### Task
Your answer should be the lines below from the one with "look like]: https://asour8.github.io/bevy_editor_mockup/editor/" to the one with "remote protocol]: https://github.com/coreh/bevy/pull/1", both included, given again exactly and with nothing added.

Dataset excerpts:
Content starts

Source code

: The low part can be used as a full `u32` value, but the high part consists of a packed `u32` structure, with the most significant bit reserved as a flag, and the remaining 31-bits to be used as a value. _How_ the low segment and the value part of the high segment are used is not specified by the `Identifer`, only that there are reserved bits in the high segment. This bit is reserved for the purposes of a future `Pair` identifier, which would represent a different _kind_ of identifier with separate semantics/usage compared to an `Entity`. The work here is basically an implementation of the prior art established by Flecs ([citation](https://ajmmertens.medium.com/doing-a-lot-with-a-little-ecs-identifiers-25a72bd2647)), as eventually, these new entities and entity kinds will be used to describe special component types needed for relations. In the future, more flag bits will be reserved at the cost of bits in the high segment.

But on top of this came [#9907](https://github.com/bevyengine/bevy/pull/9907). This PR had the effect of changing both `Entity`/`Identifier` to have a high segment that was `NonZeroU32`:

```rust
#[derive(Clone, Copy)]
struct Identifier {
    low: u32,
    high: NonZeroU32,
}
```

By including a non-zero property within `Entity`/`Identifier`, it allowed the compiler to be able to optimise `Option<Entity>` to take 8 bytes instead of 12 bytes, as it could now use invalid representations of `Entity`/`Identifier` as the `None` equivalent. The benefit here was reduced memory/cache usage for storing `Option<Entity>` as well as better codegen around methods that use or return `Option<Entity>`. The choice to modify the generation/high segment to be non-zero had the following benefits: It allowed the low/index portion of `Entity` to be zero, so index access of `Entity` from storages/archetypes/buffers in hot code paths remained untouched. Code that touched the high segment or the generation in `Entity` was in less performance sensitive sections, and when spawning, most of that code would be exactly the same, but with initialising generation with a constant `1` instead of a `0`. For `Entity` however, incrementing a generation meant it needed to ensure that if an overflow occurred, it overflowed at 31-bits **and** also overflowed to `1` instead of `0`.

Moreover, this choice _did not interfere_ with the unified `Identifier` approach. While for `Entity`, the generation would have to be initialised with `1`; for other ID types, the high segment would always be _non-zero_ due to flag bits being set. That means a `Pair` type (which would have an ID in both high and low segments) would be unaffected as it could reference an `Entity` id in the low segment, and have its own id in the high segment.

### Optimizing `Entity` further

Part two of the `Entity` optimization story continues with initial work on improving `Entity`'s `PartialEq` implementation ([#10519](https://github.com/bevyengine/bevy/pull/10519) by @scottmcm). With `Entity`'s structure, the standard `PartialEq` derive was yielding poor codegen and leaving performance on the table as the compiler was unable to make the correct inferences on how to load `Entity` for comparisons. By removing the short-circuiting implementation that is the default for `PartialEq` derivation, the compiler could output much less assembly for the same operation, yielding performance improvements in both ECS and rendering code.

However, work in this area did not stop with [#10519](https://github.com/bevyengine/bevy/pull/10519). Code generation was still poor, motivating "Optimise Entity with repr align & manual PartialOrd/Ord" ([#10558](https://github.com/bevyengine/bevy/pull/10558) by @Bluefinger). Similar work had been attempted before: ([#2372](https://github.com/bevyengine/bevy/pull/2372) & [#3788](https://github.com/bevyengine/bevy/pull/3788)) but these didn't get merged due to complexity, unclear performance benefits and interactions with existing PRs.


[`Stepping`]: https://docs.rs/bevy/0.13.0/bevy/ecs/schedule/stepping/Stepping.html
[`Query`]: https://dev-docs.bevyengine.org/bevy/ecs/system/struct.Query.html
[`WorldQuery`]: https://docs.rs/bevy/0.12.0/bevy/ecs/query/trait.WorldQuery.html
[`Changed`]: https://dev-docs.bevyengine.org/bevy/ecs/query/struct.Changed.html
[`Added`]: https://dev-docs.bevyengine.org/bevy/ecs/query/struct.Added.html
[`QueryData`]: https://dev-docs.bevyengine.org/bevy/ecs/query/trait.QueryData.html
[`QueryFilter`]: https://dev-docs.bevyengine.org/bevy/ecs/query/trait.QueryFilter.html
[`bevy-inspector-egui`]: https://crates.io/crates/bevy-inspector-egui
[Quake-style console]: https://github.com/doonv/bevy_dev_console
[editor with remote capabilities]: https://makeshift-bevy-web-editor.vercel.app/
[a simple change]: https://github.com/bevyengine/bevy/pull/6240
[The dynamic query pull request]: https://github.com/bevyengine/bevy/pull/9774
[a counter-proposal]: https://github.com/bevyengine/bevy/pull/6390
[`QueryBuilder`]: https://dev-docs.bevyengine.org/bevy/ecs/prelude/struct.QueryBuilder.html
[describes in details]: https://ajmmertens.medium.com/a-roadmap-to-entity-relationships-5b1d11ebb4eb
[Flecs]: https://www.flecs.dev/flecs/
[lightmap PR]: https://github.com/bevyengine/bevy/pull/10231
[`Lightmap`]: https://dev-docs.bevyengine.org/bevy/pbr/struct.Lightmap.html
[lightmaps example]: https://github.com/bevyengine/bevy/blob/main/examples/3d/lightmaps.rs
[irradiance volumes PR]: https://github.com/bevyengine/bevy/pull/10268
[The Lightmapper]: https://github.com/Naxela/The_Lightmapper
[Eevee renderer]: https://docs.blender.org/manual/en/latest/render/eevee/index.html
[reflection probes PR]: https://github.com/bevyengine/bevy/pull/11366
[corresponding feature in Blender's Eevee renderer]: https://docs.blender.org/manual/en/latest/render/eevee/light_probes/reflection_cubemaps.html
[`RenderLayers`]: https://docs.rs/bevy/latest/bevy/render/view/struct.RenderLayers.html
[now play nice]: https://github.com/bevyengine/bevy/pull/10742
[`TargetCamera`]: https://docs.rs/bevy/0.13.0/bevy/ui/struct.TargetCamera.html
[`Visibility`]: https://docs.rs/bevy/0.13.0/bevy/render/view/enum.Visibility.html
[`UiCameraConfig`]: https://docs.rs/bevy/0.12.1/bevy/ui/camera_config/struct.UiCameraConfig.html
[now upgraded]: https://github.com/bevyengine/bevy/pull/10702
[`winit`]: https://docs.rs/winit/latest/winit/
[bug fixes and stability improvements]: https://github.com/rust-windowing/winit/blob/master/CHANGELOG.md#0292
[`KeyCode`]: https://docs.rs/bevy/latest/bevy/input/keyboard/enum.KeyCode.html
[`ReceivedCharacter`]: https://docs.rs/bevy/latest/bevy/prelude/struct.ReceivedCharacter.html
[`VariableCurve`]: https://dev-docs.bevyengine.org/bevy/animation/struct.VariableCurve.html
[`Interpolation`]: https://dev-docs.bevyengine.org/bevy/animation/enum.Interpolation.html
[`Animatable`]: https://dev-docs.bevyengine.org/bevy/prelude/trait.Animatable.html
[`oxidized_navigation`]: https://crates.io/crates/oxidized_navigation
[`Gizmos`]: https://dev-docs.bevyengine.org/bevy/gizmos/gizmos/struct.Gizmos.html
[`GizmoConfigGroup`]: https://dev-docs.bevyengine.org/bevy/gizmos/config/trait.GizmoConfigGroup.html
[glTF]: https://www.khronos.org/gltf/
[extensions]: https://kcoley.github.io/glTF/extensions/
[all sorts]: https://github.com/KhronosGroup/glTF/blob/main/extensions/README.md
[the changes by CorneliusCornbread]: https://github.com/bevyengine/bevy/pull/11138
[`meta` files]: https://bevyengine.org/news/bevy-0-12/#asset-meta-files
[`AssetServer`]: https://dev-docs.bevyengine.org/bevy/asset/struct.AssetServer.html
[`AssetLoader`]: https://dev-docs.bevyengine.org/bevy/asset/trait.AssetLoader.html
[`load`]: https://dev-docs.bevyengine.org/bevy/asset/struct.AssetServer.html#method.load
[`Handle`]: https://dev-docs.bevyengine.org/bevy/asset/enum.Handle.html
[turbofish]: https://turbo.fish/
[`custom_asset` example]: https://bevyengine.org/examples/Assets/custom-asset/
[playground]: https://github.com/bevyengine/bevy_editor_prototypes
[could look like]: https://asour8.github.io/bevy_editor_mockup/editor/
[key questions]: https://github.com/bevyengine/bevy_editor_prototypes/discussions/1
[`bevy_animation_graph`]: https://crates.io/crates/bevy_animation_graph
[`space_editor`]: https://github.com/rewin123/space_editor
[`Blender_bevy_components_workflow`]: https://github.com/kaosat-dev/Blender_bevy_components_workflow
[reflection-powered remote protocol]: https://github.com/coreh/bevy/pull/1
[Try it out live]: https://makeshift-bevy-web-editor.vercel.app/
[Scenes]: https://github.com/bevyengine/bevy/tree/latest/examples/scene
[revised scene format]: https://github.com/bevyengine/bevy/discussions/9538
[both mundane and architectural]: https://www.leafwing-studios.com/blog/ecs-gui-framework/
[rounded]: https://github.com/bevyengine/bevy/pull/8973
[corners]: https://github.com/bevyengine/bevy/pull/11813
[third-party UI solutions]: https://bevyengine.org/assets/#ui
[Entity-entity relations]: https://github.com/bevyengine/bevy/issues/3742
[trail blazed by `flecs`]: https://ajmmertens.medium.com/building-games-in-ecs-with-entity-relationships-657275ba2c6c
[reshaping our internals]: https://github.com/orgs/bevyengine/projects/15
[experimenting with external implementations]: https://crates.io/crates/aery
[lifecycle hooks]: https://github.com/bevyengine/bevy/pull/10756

Content ends

### Result of this exercise
[could look like]: https://asour8.github.io/bevy_editor_mockup/editor/
[key questions]: https://github.com/bevyengine/bevy_editor_prototypes/discussions/1
[`bevy_animation_graph`]: https://crates.io/crates/bevy_animation_graph
[`space_editor`]: https://github.com/rewin123/space_editor
[`Blender_bevy_components_workflow`]: https://github.com/kaosat-dev/Blender_bevy_components_workflow
[reflection-powered remote protocol]: https://github.com/coreh/bevy/pull/1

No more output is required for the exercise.